The apparatus allowed the creation of positron beams far more useful to experiment with then Aplha Particles from decay nuclei used before.

Quantum Tunneling is an effect in Quantum Physics which wikipedia explains clearer then I could.

In quantum mechanics, quantum tunneling is a micro nanoscopic phenomenon in which a particle violates the principles of classical mechanics by penetrating or passing through a potential barrier or impedance higher than the kinetic energy of the particle.[1] A barrier, in terms of quantum tunnelling, may be a form of energy state analogous to a “hill” or incline in classical mechanics, which classically suggests that passage through or over such a barrier would be impossible without sufficient energy.
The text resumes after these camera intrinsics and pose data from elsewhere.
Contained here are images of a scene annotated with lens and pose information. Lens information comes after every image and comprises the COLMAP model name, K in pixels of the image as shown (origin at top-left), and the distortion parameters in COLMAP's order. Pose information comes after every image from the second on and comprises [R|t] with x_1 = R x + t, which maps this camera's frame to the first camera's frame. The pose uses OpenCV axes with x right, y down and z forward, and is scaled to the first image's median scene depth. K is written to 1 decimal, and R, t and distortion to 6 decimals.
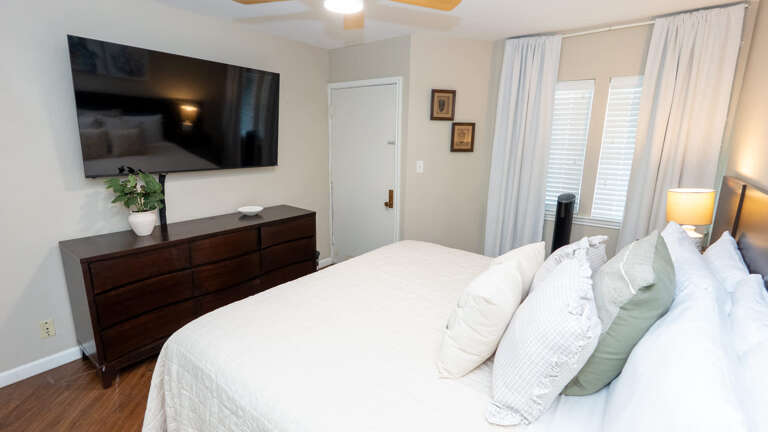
lens RADIAL K [[365.9, 0, 372.8], [0, 365.9, 218.9], [0, 0, 1]] dist [0.000020, 0.000231]
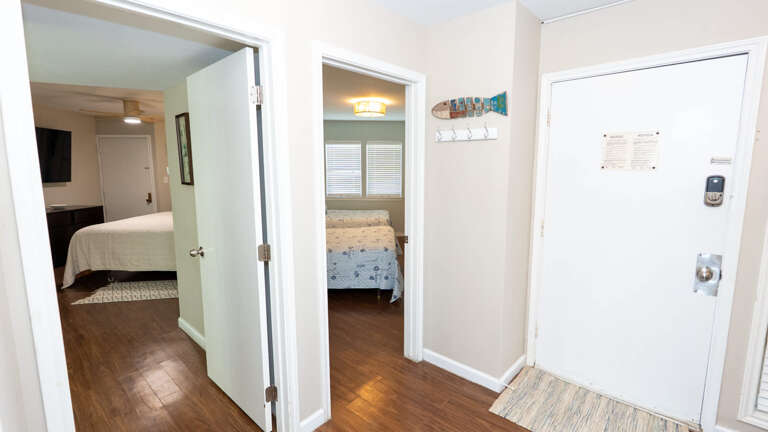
lens RADIAL K [[352.1, 0, 387.9], [0, 352.1, 215.2], [0, 0, 1]] dist [-0.003814, -0.000079]
pose [[0.791446, -0.097807, 0.603363, -0.089737], [0.152343, 0.987528, -0.039752, 0.320291], [-0.591949, 0.123380, 0.796476, -1.258340]]
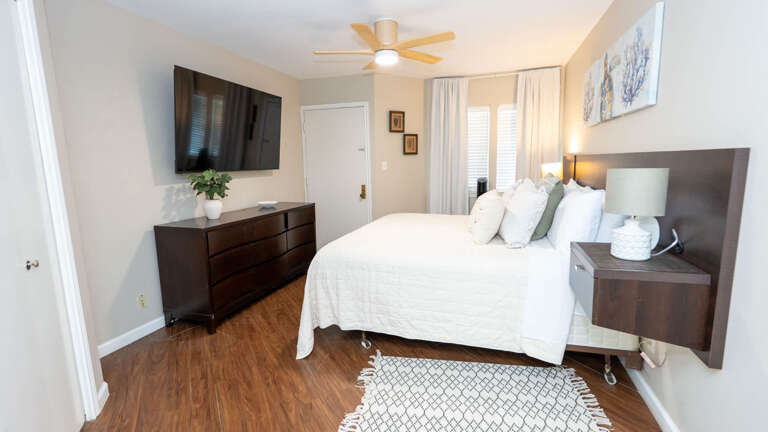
lens RADIAL K [[352.1, 0, 387.9], [0, 352.1, 215.2], [0, 0, 1]] dist [-0.003814, -0.000079]
pose [[0.939659, -0.088091, 0.330576, -0.330202], [0.109315, 0.992936, -0.046132, 0.109464], [-0.324177, 0.079485, 0.942651, -0.249917]]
The main guy behind this was a Russian by the name of George Gamow. Classically Walton and Cockcroft should not have been able to split the atom and the energy they were using. It simply should not have happened. Classically the energy needed to “blast” through the wall was far greater then they were using. The repulsive forces should have been to great. But they did it. Because they didn’t blast through the wall they tunnelled. They proved Quantum Tunnelling.

In 1934 he became a fellow at Trinity College Dublin. During the war he was asked to go to America to join a group of scientists in “war work”. Which later became known as the Manhattan Project the building of the Atomic bomb. He didn’t take up the offer as the university did not have the staff to cover him. He also worked on various projects to help with Ireland during the war on projects like dealing with energy shortages.

In 1951 Walton and Cockcroft won the Nobel Prize for physics the only Irish person to win the award for physics.

He spent much of his life pushing the cause of science education in Ireland. In 1957 he wrote to the government saying.

“We are today entering a new scientific era and, if we are to benefit from it, our people should not be allowed to grow up scientifically illiterate.”

He continued on in Ireland even though funding for the sciences was poor. He died in 1995. The Walton Causeway Park in Dungarvan is named after him as is buildings in Waterford IT and Methodist College, Belfast.

Hear an audio clip of a speech he gave about the day he split the atom on Trinty’s Website.

Biography here

2 Responses to “The Dossing Times Famous Irish Scientists Series. Ernest Walton”

  1. 0 Thriftcriminal

    Cool post, most excellent.

  2. 0 Dr. Bruce Martin

    Hi, Simon. Thanks for the nice article. It would have been a bit more readable, however, if a few more commas could have been included in the customarily appropriate places. Other than that, rock on, dude.